WHAT TO DO: Rewrite the rows starting with the line containing "right ankle: (262, 251, -34)" and going on through the end of the rows, changing every "wrist" to "hand joint" and leaving everything else unchanged. Give only those rows.

INPUT MATERIAL:
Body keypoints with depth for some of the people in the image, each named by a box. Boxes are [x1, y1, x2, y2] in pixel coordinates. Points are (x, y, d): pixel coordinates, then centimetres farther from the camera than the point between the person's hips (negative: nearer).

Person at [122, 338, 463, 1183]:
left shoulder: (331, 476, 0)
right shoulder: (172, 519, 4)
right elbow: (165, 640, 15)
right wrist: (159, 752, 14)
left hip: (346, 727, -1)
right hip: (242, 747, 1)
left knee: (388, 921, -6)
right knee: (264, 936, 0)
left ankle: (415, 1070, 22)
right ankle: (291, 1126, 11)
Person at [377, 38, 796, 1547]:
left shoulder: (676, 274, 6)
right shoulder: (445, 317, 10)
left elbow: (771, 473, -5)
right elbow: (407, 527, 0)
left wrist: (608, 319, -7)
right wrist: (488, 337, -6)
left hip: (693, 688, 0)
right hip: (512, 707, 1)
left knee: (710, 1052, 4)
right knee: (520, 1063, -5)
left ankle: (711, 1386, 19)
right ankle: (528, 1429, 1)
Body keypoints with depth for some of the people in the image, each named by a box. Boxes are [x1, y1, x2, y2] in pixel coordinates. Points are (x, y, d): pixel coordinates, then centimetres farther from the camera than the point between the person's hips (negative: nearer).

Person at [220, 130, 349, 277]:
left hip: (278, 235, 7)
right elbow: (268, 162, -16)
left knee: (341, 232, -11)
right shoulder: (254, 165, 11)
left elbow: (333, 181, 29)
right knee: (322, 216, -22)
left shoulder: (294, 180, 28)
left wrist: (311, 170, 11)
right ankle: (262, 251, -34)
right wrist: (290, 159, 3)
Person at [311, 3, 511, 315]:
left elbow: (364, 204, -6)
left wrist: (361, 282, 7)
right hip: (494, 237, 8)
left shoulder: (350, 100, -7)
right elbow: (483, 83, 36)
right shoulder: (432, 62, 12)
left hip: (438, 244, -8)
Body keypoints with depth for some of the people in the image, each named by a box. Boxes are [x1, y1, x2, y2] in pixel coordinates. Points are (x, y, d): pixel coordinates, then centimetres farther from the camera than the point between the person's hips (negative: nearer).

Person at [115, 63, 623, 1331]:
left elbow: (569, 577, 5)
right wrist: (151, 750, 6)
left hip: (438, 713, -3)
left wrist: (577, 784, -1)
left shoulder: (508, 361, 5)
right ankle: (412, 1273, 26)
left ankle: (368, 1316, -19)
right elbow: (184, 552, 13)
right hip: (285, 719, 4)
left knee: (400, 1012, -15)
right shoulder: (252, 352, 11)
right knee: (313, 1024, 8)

RESPONSE:
right ankle: (262, 251, -34)
right hand joint: (290, 159, 3)
Person at [311, 3, 511, 315]:
left elbow: (364, 204, -6)
left hand joint: (361, 282, 7)
right hip: (494, 237, 8)
left shoulder: (350, 100, -7)
right elbow: (483, 83, 36)
right shoulder: (432, 62, 12)
left hip: (438, 244, -8)
Body keypoints with depth for some of the people in the image, each named by a box. Boxes are [x1, y1, x2, y2] in pixel coordinates. Points are (x, y, d): pixel coordinates, then centimetres farther from the camera than the point between the person's hips (negative: nearer).

Person at [115, 63, 623, 1331]:
left elbow: (569, 577, 5)
right hand joint: (151, 750, 6)
left hip: (438, 713, -3)
left hand joint: (577, 784, -1)
left shoulder: (508, 361, 5)
right ankle: (412, 1273, 26)
left ankle: (368, 1316, -19)
right elbow: (184, 552, 13)
right hip: (285, 719, 4)
left knee: (400, 1012, -15)
right shoulder: (252, 352, 11)
right knee: (313, 1024, 8)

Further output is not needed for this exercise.